Colt Navy percussion handguns came to Australia via both the military, as officers' handguns, and government contractors and immigrants seeking a life in the new colonies. With the Australian goldrush which began in the 1850s, Australia saw rapid immigration, and with it, many new firearms. Colt Navies were a significant innovation in handgun design because they were well crafted, reliable, portable, used a percussion firing mechanism, and a revolving cartridge which enabled six shells to be at the ready.
Gold was found by European settlers at Ophir, near Orange, New South Wales, in 1851. It had a huge social impact on the workers of New South Wales, and thousands of eager prospectors deserted regular jobs to seek their fortunes in the goldfield.
Such was the influx of men into the areas where gold had been found that the police and governing authorities were not always able to ensure order.
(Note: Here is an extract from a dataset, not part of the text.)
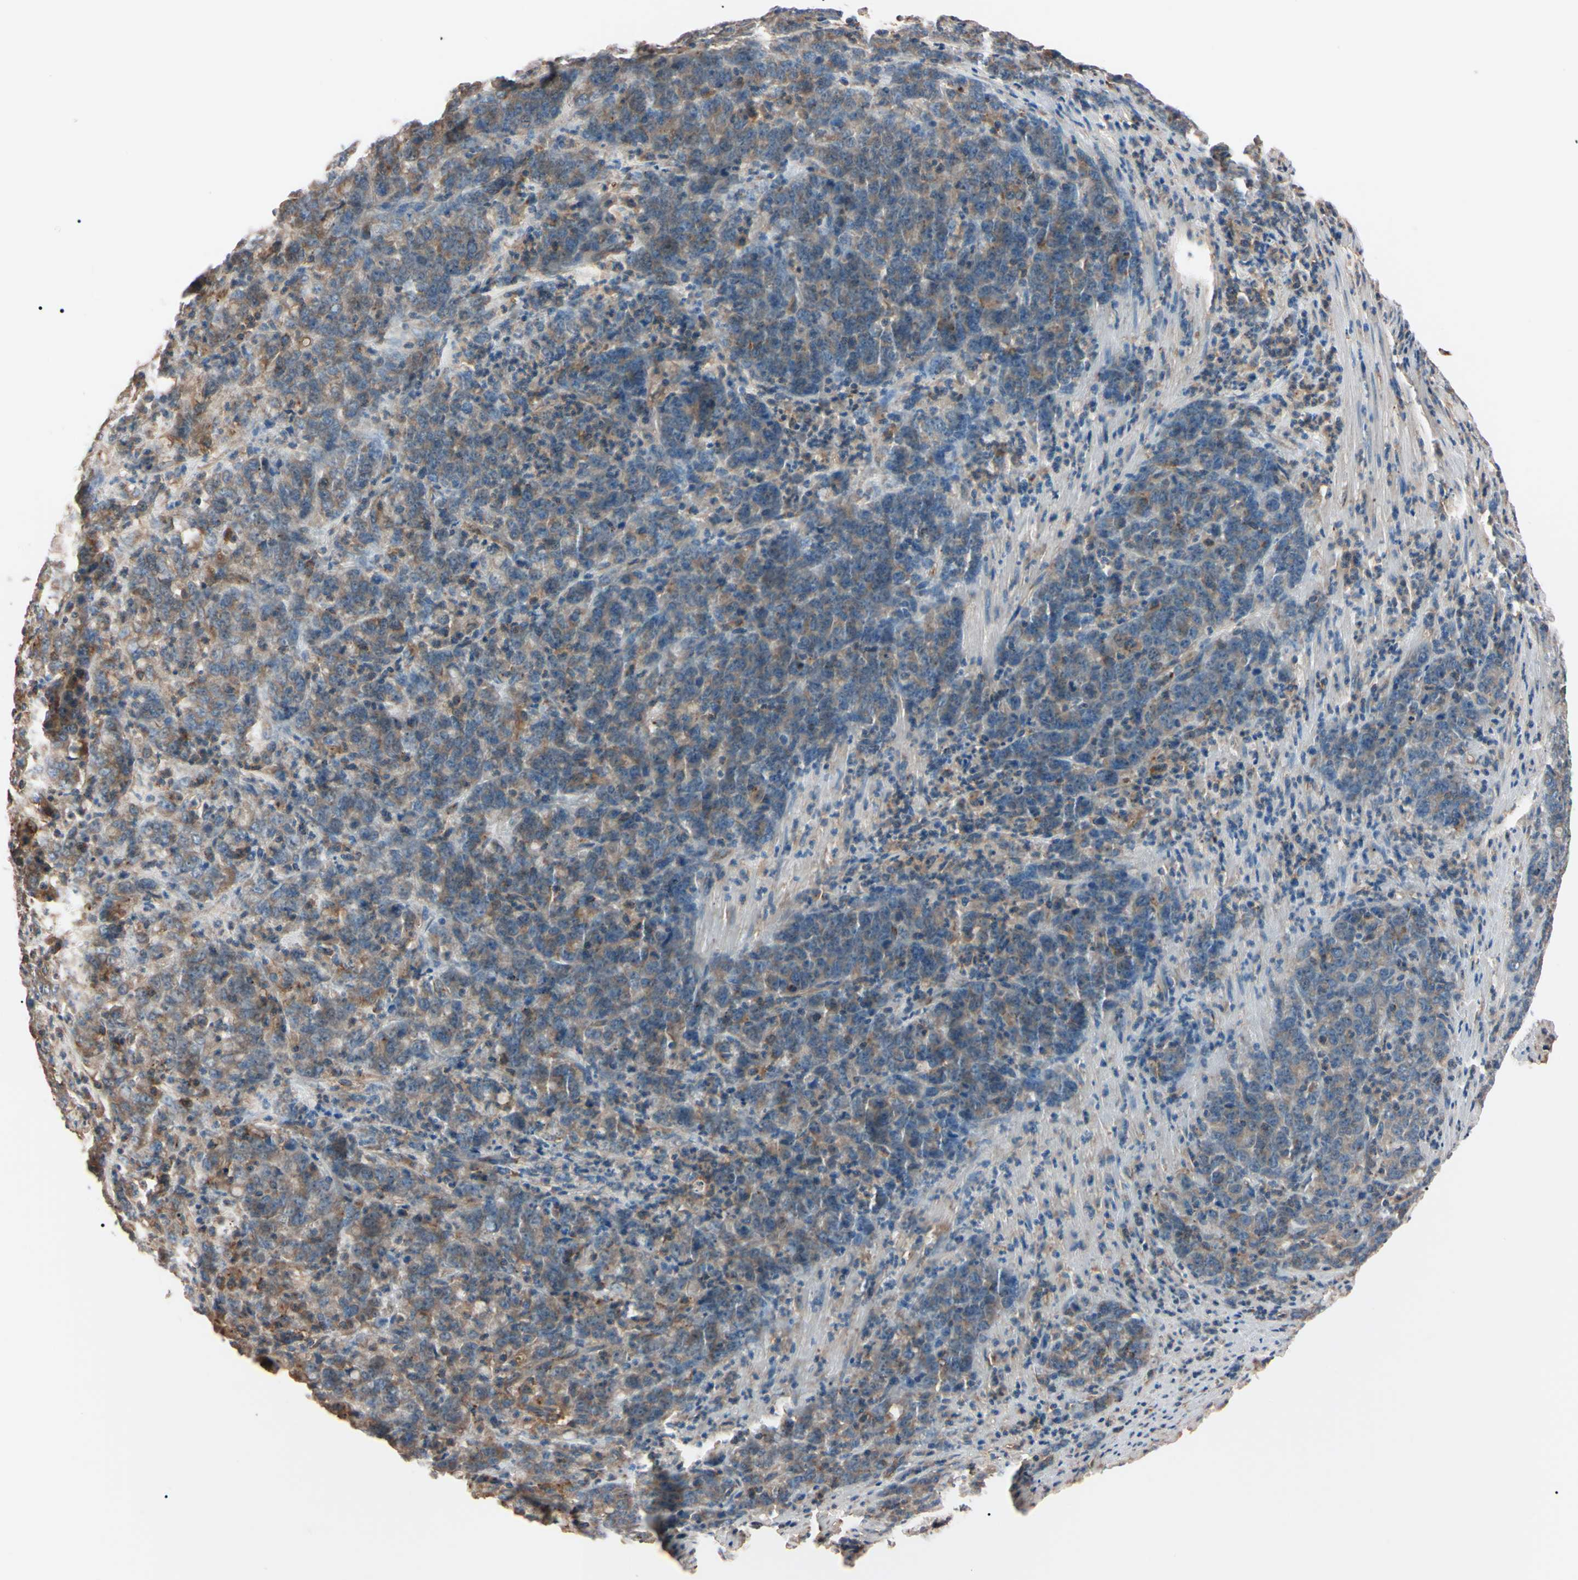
{"staining": {"intensity": "weak", "quantity": ">75%", "location": "cytoplasmic/membranous"}, "tissue": "stomach cancer", "cell_type": "Tumor cells", "image_type": "cancer", "snomed": [{"axis": "morphology", "description": "Adenocarcinoma, NOS"}, {"axis": "topography", "description": "Stomach, lower"}], "caption": "Stomach adenocarcinoma was stained to show a protein in brown. There is low levels of weak cytoplasmic/membranous expression in approximately >75% of tumor cells.", "gene": "PRKACA", "patient": {"sex": "female", "age": 71}}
Personal and property protection were important to those who were mining and running businesses, and weapons, particularly handguns, became much desired tools in the goldfields. Australian gunsmiths, mainly importers rather than makers of European and North American guns, made exceptional trade, as did emigrees from the Northern Hemisphere who brought guns to sell and trade.
Colt Navies were, in the mid 1860s, issued to the New South Wales Police Force, and their older firearms issued to the New South Wales prison warders.